Dataset entries:
########################################
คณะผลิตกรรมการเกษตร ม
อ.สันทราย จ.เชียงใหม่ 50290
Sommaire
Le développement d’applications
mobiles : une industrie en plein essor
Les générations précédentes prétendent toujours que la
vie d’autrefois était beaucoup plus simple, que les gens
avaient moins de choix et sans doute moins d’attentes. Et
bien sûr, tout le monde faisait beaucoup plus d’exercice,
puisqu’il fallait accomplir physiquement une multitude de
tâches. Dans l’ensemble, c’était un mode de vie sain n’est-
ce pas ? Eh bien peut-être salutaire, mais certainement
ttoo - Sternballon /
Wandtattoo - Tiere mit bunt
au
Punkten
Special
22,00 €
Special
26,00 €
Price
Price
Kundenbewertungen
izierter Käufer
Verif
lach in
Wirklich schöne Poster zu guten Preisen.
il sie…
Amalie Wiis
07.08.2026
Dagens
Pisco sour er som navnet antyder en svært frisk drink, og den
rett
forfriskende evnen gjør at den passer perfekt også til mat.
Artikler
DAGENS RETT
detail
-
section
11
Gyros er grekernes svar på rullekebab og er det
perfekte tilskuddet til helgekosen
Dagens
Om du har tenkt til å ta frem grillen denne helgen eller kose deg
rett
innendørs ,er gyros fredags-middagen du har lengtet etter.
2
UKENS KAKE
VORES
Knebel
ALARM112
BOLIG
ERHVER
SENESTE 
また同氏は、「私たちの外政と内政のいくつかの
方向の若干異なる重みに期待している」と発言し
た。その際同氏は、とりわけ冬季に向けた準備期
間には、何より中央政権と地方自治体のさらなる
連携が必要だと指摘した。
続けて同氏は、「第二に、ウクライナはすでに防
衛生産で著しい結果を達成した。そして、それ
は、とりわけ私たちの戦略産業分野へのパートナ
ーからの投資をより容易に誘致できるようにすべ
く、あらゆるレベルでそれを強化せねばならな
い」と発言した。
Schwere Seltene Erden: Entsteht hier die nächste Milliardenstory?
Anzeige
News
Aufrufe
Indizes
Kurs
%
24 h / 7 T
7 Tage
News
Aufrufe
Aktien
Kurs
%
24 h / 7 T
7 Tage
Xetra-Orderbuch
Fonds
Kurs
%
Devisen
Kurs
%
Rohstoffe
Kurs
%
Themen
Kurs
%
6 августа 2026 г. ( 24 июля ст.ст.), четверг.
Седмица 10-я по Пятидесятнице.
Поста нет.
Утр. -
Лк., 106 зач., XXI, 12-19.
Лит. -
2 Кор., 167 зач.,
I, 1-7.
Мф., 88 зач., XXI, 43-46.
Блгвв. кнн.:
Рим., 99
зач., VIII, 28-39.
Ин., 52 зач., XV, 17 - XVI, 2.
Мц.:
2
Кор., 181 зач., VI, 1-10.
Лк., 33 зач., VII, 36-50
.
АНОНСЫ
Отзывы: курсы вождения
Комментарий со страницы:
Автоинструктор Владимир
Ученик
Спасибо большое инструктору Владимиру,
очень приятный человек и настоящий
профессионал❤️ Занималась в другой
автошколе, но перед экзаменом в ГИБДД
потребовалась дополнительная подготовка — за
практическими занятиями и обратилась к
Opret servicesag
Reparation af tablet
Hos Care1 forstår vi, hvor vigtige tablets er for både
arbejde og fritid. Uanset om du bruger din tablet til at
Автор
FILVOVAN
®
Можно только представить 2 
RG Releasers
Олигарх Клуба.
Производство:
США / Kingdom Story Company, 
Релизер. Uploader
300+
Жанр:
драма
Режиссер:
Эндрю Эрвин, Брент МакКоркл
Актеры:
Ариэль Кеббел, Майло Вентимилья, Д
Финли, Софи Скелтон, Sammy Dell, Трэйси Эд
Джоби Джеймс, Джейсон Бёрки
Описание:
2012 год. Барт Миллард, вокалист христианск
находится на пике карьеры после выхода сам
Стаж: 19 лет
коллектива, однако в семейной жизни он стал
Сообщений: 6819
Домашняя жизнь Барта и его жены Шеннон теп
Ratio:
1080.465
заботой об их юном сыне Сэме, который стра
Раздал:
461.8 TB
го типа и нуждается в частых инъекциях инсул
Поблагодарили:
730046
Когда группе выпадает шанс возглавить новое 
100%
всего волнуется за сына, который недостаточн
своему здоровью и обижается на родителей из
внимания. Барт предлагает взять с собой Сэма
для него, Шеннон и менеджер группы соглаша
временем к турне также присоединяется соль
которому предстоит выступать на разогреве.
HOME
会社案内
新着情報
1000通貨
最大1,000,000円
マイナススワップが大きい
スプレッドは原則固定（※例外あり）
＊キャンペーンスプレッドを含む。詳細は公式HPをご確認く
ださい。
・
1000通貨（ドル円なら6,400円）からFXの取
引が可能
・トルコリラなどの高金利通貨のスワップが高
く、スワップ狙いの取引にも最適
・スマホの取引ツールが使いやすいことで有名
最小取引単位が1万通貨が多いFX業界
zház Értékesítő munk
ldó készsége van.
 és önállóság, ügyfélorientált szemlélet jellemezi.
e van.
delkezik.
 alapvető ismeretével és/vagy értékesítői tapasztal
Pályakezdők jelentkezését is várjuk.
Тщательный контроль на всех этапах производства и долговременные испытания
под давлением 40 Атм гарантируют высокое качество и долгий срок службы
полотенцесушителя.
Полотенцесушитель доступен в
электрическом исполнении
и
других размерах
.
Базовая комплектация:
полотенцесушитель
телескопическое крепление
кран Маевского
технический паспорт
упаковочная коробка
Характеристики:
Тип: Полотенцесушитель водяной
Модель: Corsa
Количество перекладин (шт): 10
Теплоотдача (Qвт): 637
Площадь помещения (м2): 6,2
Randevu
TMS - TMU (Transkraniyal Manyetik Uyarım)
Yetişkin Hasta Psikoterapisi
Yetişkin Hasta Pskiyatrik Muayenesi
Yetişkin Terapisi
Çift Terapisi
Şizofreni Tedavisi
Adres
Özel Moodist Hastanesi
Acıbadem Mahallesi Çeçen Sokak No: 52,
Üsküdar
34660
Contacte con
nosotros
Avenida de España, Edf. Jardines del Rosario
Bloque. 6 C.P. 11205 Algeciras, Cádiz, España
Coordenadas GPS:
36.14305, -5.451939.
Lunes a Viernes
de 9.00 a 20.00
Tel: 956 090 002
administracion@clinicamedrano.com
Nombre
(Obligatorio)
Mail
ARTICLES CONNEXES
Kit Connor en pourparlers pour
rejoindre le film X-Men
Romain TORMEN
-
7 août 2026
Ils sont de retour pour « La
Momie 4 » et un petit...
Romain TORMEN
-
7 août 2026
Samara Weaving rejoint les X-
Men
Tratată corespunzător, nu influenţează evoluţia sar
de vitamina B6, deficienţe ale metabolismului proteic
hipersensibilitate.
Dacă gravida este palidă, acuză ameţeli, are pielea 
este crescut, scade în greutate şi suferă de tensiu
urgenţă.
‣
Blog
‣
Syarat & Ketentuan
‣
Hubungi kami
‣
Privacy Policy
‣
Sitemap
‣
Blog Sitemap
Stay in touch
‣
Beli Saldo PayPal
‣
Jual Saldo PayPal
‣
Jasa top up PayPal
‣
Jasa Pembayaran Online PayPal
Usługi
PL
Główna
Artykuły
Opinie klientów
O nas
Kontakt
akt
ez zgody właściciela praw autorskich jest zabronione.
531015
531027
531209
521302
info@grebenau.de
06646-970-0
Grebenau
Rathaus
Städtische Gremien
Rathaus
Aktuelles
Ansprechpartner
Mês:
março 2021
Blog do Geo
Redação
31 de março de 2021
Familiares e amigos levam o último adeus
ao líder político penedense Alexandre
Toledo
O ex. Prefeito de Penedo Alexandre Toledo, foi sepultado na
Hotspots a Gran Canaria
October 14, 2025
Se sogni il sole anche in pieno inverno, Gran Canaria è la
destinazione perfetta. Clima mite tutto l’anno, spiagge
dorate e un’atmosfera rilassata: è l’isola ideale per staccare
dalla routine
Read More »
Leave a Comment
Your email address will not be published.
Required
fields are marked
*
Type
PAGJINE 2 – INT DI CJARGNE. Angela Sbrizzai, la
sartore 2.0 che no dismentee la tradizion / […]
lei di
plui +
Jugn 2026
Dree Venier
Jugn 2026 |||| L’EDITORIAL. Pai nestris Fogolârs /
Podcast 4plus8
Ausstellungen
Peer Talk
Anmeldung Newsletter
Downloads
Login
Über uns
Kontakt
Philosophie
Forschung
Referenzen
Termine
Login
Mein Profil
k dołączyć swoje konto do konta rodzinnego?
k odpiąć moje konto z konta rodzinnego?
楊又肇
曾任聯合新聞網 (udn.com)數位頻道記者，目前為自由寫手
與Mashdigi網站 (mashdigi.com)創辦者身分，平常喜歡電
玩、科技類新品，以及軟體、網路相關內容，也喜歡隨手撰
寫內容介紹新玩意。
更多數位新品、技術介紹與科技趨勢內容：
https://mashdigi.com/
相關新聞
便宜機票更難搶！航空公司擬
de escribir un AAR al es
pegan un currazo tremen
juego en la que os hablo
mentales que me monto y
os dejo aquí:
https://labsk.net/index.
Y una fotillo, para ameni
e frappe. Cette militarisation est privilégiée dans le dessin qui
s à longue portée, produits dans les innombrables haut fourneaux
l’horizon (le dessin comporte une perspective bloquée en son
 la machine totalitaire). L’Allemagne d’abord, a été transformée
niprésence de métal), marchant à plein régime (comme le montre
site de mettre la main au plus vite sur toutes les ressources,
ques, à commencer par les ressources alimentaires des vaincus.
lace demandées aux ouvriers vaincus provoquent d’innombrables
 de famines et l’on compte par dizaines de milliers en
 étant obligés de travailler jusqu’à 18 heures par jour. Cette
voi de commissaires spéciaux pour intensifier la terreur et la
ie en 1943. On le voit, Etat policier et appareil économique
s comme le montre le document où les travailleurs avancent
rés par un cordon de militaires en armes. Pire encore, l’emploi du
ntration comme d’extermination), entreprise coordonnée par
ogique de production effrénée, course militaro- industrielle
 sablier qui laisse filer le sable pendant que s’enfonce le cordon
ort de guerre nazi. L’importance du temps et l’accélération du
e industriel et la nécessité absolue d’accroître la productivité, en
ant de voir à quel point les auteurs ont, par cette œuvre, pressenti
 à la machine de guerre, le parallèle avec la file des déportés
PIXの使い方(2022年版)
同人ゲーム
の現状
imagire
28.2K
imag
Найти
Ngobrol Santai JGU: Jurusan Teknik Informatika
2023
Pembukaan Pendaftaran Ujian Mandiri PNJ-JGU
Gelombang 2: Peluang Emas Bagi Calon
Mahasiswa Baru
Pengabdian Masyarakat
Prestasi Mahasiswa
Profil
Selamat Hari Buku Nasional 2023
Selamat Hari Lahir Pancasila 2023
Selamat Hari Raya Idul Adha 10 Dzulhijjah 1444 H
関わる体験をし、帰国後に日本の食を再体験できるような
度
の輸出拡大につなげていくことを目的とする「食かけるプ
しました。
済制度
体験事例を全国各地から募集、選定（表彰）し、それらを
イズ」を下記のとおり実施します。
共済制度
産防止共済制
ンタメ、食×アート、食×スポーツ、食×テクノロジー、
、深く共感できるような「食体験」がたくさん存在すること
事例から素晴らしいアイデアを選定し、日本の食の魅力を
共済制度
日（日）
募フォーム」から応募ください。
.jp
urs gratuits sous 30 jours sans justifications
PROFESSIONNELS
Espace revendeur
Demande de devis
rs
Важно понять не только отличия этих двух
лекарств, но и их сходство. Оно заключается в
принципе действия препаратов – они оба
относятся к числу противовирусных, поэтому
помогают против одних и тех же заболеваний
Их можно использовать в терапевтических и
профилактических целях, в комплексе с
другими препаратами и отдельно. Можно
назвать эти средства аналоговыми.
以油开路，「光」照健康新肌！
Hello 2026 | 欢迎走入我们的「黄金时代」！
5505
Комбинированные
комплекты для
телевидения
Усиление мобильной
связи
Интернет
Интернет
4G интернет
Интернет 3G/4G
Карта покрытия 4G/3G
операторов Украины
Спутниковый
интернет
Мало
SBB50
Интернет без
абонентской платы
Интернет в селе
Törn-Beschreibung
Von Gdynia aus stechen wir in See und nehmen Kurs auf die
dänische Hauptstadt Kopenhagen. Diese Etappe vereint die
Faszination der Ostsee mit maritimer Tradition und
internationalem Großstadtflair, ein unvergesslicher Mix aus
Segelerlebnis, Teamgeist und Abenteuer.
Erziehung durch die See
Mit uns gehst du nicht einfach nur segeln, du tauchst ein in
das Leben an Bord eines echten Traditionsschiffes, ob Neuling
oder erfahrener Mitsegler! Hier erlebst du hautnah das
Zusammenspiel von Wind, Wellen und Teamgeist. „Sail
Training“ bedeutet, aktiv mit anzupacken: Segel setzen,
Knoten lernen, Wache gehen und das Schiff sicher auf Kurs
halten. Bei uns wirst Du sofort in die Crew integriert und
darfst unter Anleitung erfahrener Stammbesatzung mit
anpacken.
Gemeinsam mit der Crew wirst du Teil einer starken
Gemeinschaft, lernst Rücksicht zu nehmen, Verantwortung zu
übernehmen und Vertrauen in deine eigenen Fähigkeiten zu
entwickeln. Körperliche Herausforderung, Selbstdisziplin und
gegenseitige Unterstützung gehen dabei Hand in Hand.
########################################
Job item: For this exercise, output exactly the lines above from the line with "Ausstellungen" to the line with "s à longue portée, produits", counting both, and leave out the rest.

Task solution:
Ausstellungen
Peer Talk
Anmeldung Newsletter
Downloads
Login
Über uns
Kontakt
Philosophie
Forschung
Referenzen
Termine
Login
Mein Profil
k dołączyć swoje konto do konta rodzinnego?
k odpiąć moje konto z konta rodzinnego?
楊又肇
曾任聯合新聞網 (udn.com)數位頻道記者，目前為自由寫手
與Mashdigi網站 (mashdigi.com)創辦者身分，平常喜歡電
玩、科技類新品，以及軟體、網路相關內容，也喜歡隨手撰
寫內容介紹新玩意。
更多數位新品、技術介紹與科技趨勢內容：
https://mashdigi.com/
相關新聞
便宜機票更難搶！航空公司擬
de escribir un AAR al es
pegan un currazo tremen
juego en la que os hablo
mentales que me monto y
os dejo aquí:
https://labsk.net/index.
Y una fotillo, para ameni
e frappe. Cette militarisation est privilégiée dans le dessin qui
s à longue portée, produits dans les innombrables haut fourneaux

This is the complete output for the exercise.